**TO BE DONE:** Copy every line of the rows below that contains the string "lung", and match its case exactly.

**MATERIAL TO PROCESS:**
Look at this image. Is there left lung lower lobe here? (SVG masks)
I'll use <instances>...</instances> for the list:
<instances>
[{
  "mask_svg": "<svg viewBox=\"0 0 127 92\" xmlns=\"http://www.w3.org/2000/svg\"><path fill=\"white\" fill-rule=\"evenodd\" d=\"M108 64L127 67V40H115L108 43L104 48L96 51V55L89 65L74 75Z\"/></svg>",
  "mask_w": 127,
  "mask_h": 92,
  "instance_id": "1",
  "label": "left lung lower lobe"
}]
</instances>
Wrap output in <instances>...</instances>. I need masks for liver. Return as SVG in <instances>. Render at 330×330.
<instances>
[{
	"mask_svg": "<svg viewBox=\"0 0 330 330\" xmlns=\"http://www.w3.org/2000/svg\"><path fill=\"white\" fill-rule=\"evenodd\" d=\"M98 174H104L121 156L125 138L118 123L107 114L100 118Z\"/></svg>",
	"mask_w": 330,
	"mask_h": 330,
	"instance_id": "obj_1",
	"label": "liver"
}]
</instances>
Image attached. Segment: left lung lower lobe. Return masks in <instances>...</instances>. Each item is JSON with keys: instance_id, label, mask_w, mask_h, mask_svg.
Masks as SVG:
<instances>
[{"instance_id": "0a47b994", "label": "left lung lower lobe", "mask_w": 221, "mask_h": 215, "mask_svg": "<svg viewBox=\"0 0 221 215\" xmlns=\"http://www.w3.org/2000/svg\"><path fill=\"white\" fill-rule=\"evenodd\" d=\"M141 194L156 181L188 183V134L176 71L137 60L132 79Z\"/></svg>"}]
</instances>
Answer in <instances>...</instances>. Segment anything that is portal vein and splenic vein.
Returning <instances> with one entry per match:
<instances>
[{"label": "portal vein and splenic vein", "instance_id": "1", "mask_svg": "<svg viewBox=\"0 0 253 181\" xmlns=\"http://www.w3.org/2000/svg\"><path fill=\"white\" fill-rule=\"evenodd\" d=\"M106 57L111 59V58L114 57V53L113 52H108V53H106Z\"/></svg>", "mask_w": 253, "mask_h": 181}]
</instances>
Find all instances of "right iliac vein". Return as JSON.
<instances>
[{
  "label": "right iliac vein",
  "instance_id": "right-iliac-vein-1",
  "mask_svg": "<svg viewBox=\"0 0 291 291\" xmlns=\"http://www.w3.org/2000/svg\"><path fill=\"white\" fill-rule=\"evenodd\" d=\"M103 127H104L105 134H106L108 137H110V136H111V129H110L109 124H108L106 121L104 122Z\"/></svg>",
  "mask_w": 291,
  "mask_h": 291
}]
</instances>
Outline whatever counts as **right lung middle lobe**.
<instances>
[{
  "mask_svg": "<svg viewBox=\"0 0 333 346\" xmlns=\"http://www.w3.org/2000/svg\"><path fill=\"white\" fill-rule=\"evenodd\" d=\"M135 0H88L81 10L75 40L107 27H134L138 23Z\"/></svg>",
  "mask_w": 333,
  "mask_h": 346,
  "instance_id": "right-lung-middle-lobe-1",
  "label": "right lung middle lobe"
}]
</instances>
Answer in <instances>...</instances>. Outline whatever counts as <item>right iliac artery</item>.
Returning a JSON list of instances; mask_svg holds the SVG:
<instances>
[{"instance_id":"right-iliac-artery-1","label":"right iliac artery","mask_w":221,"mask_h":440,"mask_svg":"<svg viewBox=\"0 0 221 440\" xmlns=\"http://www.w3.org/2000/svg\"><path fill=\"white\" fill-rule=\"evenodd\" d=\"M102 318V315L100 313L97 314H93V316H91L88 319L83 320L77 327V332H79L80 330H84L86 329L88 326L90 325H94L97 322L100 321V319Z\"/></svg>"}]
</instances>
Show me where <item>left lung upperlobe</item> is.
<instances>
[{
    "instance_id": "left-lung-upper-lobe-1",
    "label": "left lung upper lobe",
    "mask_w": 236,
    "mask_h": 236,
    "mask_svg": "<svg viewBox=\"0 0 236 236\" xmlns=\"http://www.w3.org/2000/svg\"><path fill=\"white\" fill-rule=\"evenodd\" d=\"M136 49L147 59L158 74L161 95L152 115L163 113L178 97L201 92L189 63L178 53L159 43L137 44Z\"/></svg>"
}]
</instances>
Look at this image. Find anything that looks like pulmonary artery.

**FINAL ANSWER:**
Look at this image. Is there left lung lower lobe here? (SVG masks)
  "label": "left lung lower lobe"
Image attached. Segment: left lung lower lobe. Return masks in <instances>...</instances>. Each item is JSON with keys: instance_id, label, mask_w, mask_h, mask_svg.
[{"instance_id": "0a47b994", "label": "left lung lower lobe", "mask_w": 221, "mask_h": 215, "mask_svg": "<svg viewBox=\"0 0 221 215\" xmlns=\"http://www.w3.org/2000/svg\"><path fill=\"white\" fill-rule=\"evenodd\" d=\"M141 194L156 181L188 183V134L176 71L137 60L132 79Z\"/></svg>"}]
Outline whatever counts as **right lung middle lobe**.
  "instance_id": "right-lung-middle-lobe-1",
  "label": "right lung middle lobe"
Show me where <item>left lung upperlobe</item> is.
    "instance_id": "left-lung-upper-lobe-1",
    "label": "left lung upper lobe",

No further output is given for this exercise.